Foto: Fernando Frazão/Agência Brasil
Da Redação
O Sistema Único de Saúde (SUS) deve começar a oferecer, até novembro, um teste genético capaz de identificar alterações hereditárias relacionadas ao câncer de mama. O exame será realizado inicialmente em mulheres que já receberam o diagnóstico da doença.
Feito a partir de amostras de sangue ou saliva, o teste identifica mutações nos genes BRCA1 e BRCA2, associados a casos hereditários de câncer de mama e de ovário. A análise genética poderá ajudar a identificar pacientes com maior risco hereditário e contribuir para a definição de estratégias de tratamento.
Segundo Gélcio Luiz Quintella Mendes, coordenador de Assistência do Instituto Nacional de Câncer (Inca), a realização do exame envolve uma avaliação individualizada. O paciente deve ser analisado por um profissional especializado em oncogenética para verificar a existência de fatores que indiquem maior risco de câncer hereditário.

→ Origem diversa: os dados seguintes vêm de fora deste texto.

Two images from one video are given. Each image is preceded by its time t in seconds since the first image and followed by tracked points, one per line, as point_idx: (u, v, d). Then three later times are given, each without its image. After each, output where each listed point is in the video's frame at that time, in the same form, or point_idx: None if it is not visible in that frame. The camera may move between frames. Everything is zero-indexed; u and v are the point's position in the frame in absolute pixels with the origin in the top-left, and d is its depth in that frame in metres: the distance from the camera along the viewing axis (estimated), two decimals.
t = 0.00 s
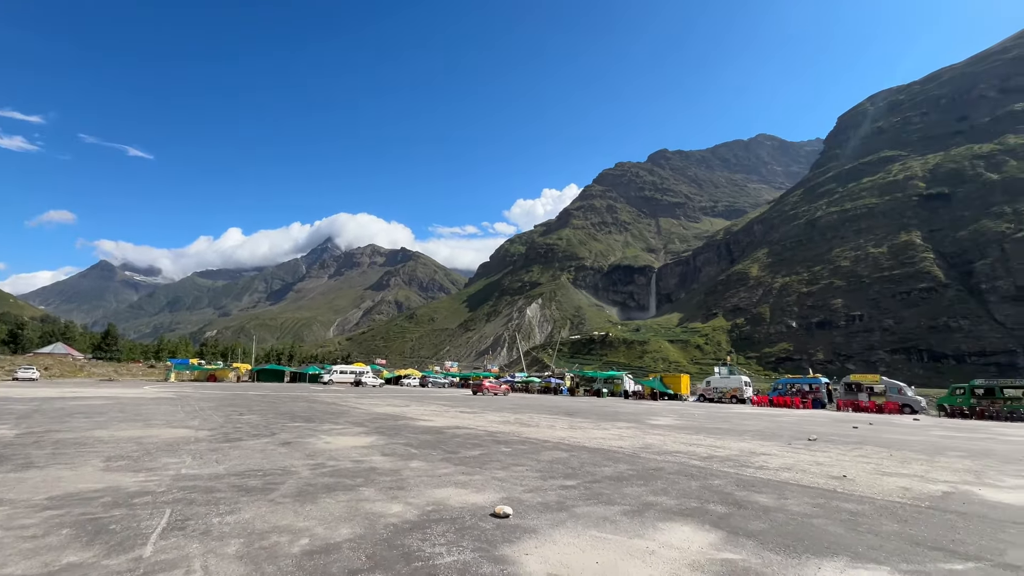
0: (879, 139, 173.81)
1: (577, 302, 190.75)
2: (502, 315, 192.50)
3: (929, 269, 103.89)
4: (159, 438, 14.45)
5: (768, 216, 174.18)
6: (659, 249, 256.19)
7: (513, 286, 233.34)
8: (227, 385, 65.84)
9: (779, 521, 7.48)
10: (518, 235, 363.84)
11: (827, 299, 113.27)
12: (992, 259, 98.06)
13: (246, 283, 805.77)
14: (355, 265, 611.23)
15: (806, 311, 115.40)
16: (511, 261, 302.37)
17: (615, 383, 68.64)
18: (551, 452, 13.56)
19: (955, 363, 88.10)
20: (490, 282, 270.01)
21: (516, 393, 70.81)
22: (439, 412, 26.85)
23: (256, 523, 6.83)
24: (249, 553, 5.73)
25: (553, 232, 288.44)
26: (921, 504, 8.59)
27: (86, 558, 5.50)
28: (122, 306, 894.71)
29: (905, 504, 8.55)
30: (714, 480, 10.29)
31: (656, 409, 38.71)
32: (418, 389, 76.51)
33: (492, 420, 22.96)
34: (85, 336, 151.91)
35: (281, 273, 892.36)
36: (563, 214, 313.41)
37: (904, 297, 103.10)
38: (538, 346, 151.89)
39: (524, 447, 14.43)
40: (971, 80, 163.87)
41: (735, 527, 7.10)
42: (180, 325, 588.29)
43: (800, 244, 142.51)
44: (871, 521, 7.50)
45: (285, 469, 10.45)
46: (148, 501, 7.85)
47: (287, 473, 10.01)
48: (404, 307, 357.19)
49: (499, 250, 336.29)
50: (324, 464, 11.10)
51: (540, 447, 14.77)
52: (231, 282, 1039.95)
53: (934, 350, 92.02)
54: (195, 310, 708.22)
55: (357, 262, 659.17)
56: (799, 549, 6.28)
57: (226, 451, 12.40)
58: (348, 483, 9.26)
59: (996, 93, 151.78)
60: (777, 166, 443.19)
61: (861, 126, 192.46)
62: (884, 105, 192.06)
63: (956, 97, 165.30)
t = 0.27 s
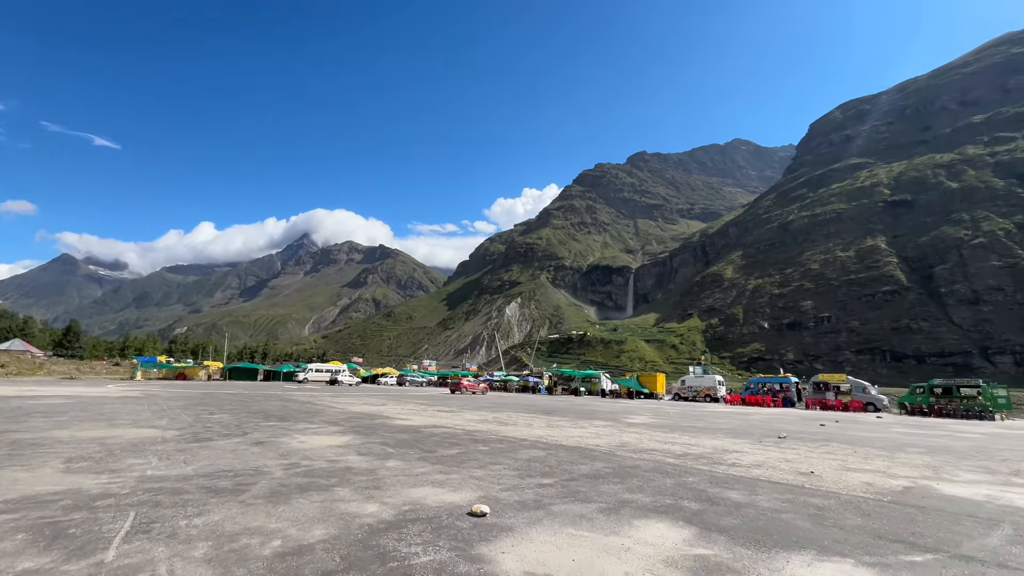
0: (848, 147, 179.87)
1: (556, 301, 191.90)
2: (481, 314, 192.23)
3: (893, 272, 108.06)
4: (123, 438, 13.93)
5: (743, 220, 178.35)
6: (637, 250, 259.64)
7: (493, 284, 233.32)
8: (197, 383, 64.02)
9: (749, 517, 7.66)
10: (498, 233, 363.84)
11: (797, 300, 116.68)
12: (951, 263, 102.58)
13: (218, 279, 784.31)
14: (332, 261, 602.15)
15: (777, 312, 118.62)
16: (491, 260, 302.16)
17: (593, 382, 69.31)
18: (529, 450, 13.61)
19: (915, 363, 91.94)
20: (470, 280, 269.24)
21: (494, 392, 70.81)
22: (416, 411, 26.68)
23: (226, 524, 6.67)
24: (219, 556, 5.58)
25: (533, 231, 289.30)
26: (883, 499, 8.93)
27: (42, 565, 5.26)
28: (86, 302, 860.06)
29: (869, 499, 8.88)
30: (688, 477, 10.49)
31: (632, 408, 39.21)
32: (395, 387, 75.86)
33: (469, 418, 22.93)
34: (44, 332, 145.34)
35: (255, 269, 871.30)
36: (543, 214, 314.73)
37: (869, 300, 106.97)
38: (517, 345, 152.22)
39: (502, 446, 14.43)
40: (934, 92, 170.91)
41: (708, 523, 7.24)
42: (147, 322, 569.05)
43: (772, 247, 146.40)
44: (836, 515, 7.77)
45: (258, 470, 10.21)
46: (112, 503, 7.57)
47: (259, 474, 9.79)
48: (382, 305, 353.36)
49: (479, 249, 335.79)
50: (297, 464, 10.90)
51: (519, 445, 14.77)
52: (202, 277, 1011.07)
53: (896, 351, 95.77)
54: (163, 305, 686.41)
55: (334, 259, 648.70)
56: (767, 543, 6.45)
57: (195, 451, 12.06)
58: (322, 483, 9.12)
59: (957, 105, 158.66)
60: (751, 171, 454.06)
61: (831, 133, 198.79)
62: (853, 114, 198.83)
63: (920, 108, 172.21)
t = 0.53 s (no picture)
0: (822, 153, 184.88)
1: (537, 301, 192.48)
2: (462, 313, 191.58)
3: (862, 275, 111.54)
4: (88, 439, 13.43)
5: (720, 222, 181.69)
6: (617, 250, 262.35)
7: (474, 283, 232.76)
8: (168, 382, 62.26)
9: (726, 513, 7.82)
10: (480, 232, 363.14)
11: (772, 302, 119.49)
12: (916, 268, 106.40)
13: (191, 276, 763.36)
14: (311, 259, 592.21)
15: (753, 313, 121.28)
16: (472, 259, 301.39)
17: (572, 381, 69.67)
18: (508, 449, 13.62)
19: (882, 363, 95.16)
20: (451, 279, 267.93)
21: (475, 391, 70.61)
22: (395, 410, 26.45)
23: (198, 527, 6.49)
24: (190, 560, 5.44)
25: (515, 231, 289.49)
26: (853, 495, 9.21)
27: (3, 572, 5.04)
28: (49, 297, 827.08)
29: (838, 495, 9.15)
30: (665, 476, 10.65)
31: (611, 407, 39.58)
32: (374, 386, 75.00)
33: (449, 418, 22.86)
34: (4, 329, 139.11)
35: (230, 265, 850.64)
36: (525, 213, 315.20)
37: (840, 302, 110.20)
38: (497, 344, 152.13)
39: (482, 445, 14.40)
40: (903, 102, 176.87)
41: (684, 520, 7.37)
42: (115, 319, 550.37)
43: (749, 249, 149.52)
44: (807, 511, 7.98)
45: (231, 470, 9.98)
46: (77, 506, 7.31)
47: (233, 474, 9.57)
48: (361, 303, 348.97)
49: (460, 248, 334.55)
50: (273, 464, 10.69)
51: (498, 444, 14.76)
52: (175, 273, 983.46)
53: (865, 351, 98.93)
54: (133, 302, 665.31)
55: (313, 256, 637.94)
56: (742, 539, 6.59)
57: (165, 453, 11.70)
58: (298, 484, 8.96)
59: (924, 115, 164.55)
60: (729, 174, 462.83)
61: (806, 139, 203.95)
62: (826, 121, 204.38)
63: (890, 117, 178.02)
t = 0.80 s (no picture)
0: (800, 158, 188.91)
1: (521, 301, 192.82)
2: (446, 312, 190.83)
3: (837, 278, 114.44)
4: (57, 441, 12.98)
5: (702, 224, 184.26)
6: (600, 251, 264.51)
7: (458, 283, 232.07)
8: (142, 382, 60.64)
9: (705, 511, 7.92)
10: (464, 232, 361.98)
11: (751, 304, 121.72)
12: (889, 271, 109.52)
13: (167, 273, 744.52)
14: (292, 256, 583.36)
15: (732, 314, 123.43)
16: (456, 259, 300.45)
17: (556, 381, 69.88)
18: (491, 449, 13.61)
19: (856, 363, 97.79)
20: (434, 278, 266.66)
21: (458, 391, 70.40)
22: (377, 410, 26.22)
23: (173, 530, 6.34)
24: (166, 564, 5.32)
25: (500, 231, 289.52)
26: (827, 492, 9.45)
27: None
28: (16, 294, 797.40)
29: (813, 492, 9.38)
30: (648, 474, 10.74)
31: (593, 407, 39.83)
32: (356, 386, 74.17)
33: (432, 418, 22.76)
34: None
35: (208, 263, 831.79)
36: (510, 213, 315.45)
37: (816, 303, 112.81)
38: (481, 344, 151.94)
39: (465, 445, 14.35)
40: (877, 110, 181.94)
41: (665, 519, 7.45)
42: (87, 316, 533.89)
43: (729, 251, 152.06)
44: (783, 509, 8.16)
45: (207, 472, 9.77)
46: (46, 509, 7.07)
47: (209, 477, 9.36)
48: (343, 302, 344.92)
49: (445, 248, 333.27)
50: (252, 466, 10.49)
51: (482, 444, 14.72)
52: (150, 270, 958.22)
53: (839, 352, 101.46)
54: (106, 299, 645.95)
55: (293, 253, 627.90)
56: (721, 536, 6.71)
57: (140, 454, 11.39)
58: (278, 485, 8.80)
59: (898, 123, 169.47)
60: (711, 177, 470.03)
61: (785, 144, 208.31)
62: (804, 127, 208.99)
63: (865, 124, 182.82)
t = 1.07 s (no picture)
0: (783, 162, 192.21)
1: (508, 301, 192.94)
2: (432, 312, 190.16)
3: (818, 280, 116.74)
4: (31, 443, 12.59)
5: (687, 226, 186.38)
6: (587, 252, 266.14)
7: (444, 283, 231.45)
8: (120, 382, 59.28)
9: (688, 510, 8.02)
10: (451, 231, 360.99)
11: (734, 305, 123.46)
12: (868, 273, 112.03)
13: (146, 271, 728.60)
14: (276, 255, 575.58)
15: (716, 315, 125.07)
16: (443, 258, 299.52)
17: (542, 381, 69.97)
18: (477, 449, 13.58)
19: (836, 364, 99.81)
20: (421, 278, 265.44)
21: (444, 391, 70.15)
22: (362, 410, 25.99)
23: (152, 533, 6.21)
24: (145, 568, 5.21)
25: (487, 231, 289.38)
26: (807, 490, 9.64)
27: None
28: None
29: (794, 490, 9.54)
30: (632, 474, 10.83)
31: (579, 406, 40.01)
32: (341, 386, 73.42)
33: (418, 418, 22.63)
34: None
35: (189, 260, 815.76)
36: (497, 213, 315.48)
37: (798, 305, 114.86)
38: (467, 344, 151.69)
39: (451, 445, 14.30)
40: (858, 116, 186.05)
41: (650, 517, 7.53)
42: (62, 315, 519.84)
43: (713, 253, 154.05)
44: (765, 507, 8.30)
45: (188, 474, 9.58)
46: (17, 514, 6.85)
47: (191, 478, 9.18)
48: (328, 301, 341.41)
49: (431, 247, 331.95)
50: (234, 467, 10.31)
51: (468, 444, 14.67)
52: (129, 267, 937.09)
53: (820, 352, 103.41)
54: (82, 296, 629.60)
55: (277, 252, 619.44)
56: (704, 533, 6.80)
57: (117, 456, 11.12)
58: (260, 487, 8.66)
59: (877, 129, 173.44)
60: (696, 180, 475.77)
61: (768, 148, 211.78)
62: (787, 131, 212.69)
63: (845, 129, 186.75)
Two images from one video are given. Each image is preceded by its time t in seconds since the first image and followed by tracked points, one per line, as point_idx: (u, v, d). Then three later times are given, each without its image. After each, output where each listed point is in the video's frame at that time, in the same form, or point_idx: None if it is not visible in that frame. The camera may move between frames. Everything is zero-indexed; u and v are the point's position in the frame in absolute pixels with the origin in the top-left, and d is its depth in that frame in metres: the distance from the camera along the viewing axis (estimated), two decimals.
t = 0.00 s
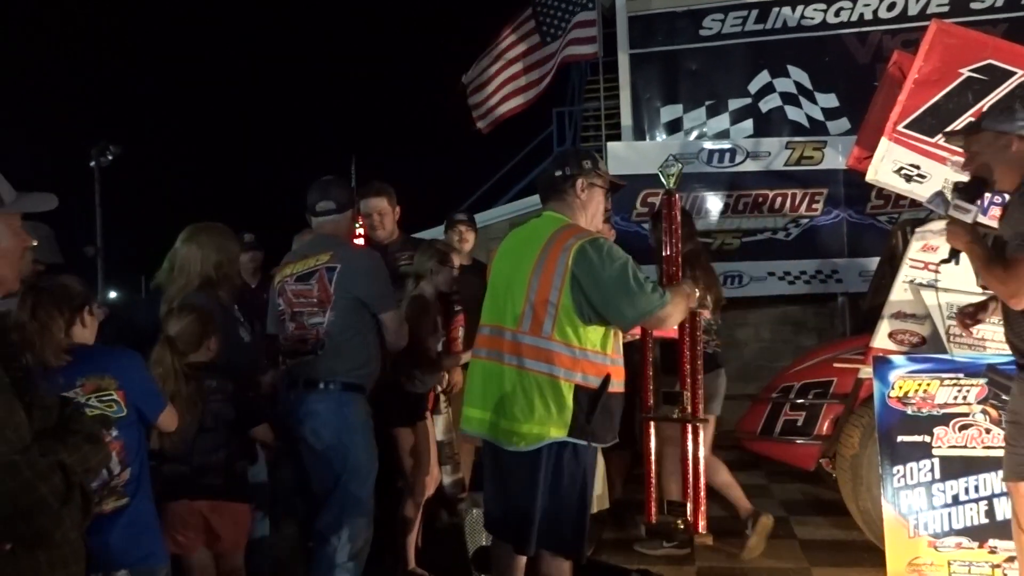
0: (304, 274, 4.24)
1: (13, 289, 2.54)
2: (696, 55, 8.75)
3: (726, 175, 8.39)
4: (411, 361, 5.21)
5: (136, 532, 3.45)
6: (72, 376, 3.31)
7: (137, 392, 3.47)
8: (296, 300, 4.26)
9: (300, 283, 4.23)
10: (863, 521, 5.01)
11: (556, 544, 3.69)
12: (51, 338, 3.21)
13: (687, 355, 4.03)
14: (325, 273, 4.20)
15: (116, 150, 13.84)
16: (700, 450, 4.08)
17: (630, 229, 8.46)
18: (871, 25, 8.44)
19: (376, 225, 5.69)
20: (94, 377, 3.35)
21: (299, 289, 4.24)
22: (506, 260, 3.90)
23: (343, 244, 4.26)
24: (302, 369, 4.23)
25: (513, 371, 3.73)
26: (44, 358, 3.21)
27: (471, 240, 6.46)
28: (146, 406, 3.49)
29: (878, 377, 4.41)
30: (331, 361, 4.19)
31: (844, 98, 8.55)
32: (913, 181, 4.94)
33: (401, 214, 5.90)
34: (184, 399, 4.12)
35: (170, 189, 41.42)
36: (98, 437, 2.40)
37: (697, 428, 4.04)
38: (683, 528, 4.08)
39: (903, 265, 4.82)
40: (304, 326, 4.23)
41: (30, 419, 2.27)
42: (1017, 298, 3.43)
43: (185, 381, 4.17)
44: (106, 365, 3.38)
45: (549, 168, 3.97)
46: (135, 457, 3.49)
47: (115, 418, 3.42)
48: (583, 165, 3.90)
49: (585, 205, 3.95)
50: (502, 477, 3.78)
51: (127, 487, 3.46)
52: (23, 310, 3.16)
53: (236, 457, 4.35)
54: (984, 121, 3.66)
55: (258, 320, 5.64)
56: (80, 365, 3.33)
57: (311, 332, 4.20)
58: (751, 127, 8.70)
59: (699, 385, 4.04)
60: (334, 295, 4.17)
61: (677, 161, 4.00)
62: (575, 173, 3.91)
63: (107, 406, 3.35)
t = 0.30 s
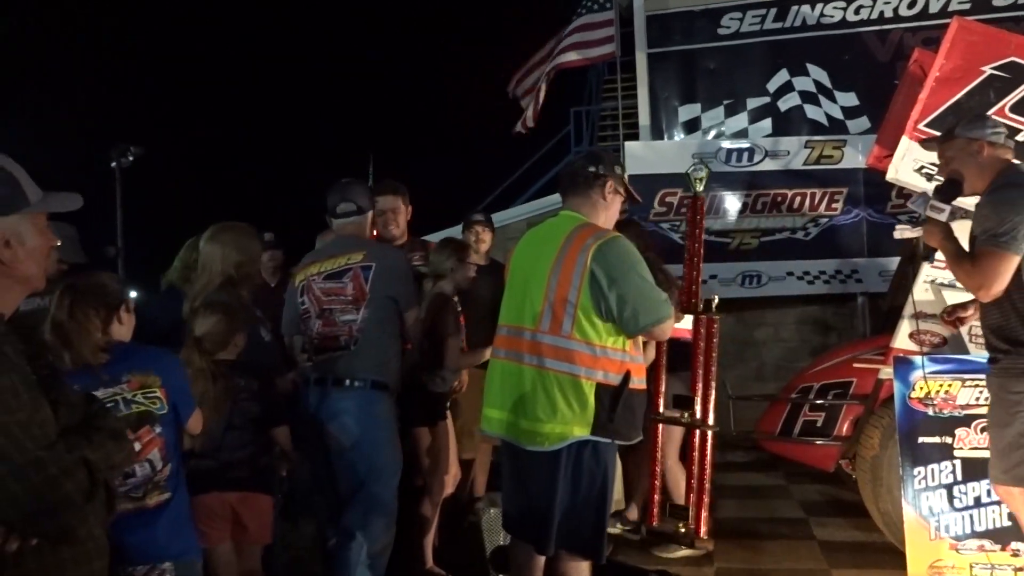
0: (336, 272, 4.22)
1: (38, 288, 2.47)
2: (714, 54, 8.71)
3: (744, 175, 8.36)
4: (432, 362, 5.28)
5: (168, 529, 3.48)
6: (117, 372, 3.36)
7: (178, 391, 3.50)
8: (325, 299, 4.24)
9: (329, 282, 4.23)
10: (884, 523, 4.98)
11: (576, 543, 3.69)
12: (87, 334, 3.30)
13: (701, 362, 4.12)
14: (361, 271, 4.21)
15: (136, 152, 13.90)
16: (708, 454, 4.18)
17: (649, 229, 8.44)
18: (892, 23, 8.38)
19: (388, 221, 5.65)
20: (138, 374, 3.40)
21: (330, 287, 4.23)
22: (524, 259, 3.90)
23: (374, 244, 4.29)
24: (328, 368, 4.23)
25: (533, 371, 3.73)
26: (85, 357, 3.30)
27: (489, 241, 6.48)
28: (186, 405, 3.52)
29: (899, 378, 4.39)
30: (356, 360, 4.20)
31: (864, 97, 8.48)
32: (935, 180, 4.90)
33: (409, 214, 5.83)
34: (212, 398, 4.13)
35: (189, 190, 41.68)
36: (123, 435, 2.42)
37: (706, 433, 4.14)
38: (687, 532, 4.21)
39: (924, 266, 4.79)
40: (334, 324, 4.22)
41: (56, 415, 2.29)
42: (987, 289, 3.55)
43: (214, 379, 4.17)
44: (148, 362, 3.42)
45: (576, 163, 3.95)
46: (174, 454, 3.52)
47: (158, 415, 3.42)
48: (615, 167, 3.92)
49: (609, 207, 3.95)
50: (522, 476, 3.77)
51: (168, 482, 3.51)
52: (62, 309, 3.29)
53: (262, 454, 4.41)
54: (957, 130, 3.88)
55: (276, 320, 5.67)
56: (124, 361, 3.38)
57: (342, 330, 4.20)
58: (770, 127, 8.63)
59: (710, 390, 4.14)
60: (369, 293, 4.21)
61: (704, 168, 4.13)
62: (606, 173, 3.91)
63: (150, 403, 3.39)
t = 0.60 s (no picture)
0: (359, 272, 4.23)
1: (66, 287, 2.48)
2: (734, 52, 8.67)
3: (764, 174, 8.32)
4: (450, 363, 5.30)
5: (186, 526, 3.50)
6: (142, 371, 3.41)
7: (202, 392, 3.52)
8: (348, 298, 4.25)
9: (352, 281, 4.24)
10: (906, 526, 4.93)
11: (595, 543, 3.67)
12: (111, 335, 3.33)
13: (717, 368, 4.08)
14: (385, 271, 4.21)
15: (156, 152, 13.96)
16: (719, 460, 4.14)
17: (668, 228, 8.41)
18: (914, 21, 8.29)
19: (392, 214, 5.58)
20: (162, 373, 3.44)
21: (353, 286, 4.24)
22: (539, 258, 3.90)
23: (397, 243, 4.29)
24: (349, 367, 4.25)
25: (551, 371, 3.73)
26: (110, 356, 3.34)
27: (507, 241, 6.48)
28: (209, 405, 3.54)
29: (921, 379, 4.34)
30: (377, 360, 4.22)
31: (885, 95, 8.40)
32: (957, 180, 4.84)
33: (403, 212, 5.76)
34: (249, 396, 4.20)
35: (209, 190, 41.97)
36: (147, 433, 2.43)
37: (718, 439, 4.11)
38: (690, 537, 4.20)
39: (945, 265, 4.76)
40: (357, 323, 4.23)
41: (80, 414, 2.31)
42: (968, 297, 3.78)
43: (254, 377, 4.26)
44: (173, 362, 3.47)
45: (598, 164, 3.93)
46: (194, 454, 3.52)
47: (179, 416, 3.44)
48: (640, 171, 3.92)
49: (627, 210, 3.95)
50: (541, 476, 3.77)
51: (187, 480, 3.51)
52: (85, 313, 3.33)
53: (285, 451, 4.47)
54: (940, 138, 4.01)
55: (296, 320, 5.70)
56: (150, 361, 3.43)
57: (365, 329, 4.21)
58: (790, 126, 8.62)
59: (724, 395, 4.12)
60: (393, 293, 4.21)
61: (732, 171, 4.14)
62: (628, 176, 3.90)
63: (171, 402, 3.42)
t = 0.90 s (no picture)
0: (375, 273, 4.24)
1: (91, 288, 2.52)
2: (752, 51, 8.61)
3: (782, 173, 8.26)
4: (468, 363, 5.35)
5: (183, 523, 3.54)
6: (134, 372, 3.45)
7: (193, 395, 3.59)
8: (364, 300, 4.26)
9: (369, 283, 4.24)
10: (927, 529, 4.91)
11: (611, 544, 3.66)
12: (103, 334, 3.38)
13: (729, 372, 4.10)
14: (399, 274, 4.22)
15: (176, 152, 14.08)
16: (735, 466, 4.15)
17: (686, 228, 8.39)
18: (934, 18, 8.17)
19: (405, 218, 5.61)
20: (154, 375, 3.47)
21: (368, 288, 4.25)
22: (553, 259, 3.90)
23: (412, 244, 4.30)
24: (365, 368, 4.26)
25: (565, 370, 3.73)
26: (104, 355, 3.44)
27: (523, 240, 6.49)
28: (199, 406, 3.61)
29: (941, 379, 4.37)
30: (392, 360, 4.22)
31: (904, 93, 8.26)
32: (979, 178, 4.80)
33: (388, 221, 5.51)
34: (273, 397, 4.30)
35: (229, 190, 42.26)
36: (167, 432, 2.46)
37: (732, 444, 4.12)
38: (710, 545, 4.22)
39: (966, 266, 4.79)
40: (373, 324, 4.24)
41: (105, 414, 2.39)
42: (941, 305, 3.83)
43: (276, 379, 4.33)
44: (166, 364, 3.52)
45: (614, 165, 3.93)
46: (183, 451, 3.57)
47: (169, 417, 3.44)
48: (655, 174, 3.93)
49: (638, 213, 3.94)
50: (557, 476, 3.76)
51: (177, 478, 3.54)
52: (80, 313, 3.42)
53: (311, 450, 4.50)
54: (914, 143, 4.09)
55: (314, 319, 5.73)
56: (140, 363, 3.49)
57: (380, 331, 4.22)
58: (808, 125, 8.51)
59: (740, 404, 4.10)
60: (408, 296, 4.22)
61: (743, 176, 4.13)
62: (643, 180, 3.91)
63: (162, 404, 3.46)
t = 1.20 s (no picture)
0: (374, 274, 4.26)
1: (109, 289, 2.53)
2: (764, 51, 8.44)
3: (795, 173, 8.19)
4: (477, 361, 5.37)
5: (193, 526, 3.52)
6: (142, 374, 3.47)
7: (199, 400, 3.59)
8: (365, 301, 4.28)
9: (374, 283, 4.24)
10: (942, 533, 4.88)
11: (622, 545, 3.64)
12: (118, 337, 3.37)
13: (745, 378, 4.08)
14: (399, 273, 4.22)
15: (189, 153, 14.14)
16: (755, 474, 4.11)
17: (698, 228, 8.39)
18: (948, 18, 7.93)
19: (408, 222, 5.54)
20: (161, 378, 3.50)
21: (369, 289, 4.26)
22: (563, 259, 3.90)
23: (416, 245, 4.30)
24: (370, 369, 4.27)
25: (575, 370, 3.72)
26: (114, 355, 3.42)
27: (535, 241, 6.49)
28: (205, 411, 3.61)
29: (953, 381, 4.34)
30: (399, 360, 4.22)
31: (918, 93, 8.05)
32: (994, 178, 4.74)
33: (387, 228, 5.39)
34: (283, 399, 4.32)
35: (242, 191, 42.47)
36: (180, 431, 2.53)
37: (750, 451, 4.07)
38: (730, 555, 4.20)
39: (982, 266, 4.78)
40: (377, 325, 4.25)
41: (127, 410, 2.46)
42: (924, 305, 3.84)
43: (285, 381, 4.36)
44: (173, 368, 3.54)
45: (625, 167, 3.92)
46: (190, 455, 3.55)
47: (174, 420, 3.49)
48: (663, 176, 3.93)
49: (644, 217, 3.94)
50: (569, 476, 3.76)
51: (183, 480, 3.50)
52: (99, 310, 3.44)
53: (325, 448, 4.52)
54: (884, 149, 4.19)
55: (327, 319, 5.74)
56: (149, 365, 3.51)
57: (381, 331, 4.23)
58: (822, 125, 8.30)
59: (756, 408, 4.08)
60: (407, 296, 4.22)
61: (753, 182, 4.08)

A identificação de uma mutação também pode beneficiar familiares da paciente. Como essas alterações podem ser herdadas, parentes poderão ser avaliados para verificar a presença da mesma mutação e, quando necessário, adotar medidas de prevenção e acompanhamento.
Entre as estratégias preventivas estão procedimentos cirúrgicos para redução do risco de desenvolvimento de câncer, como a retirada das mamas ou dos ovários em pacientes com mutações consideradas de alto risco. A indicação depende da avaliação médica individual.
O Inca estima que o Brasil terá mais de 78,6 mil novos casos de câncer de mama em 2026, reforçando a importância da identificação de fatores genéticos associados à doença.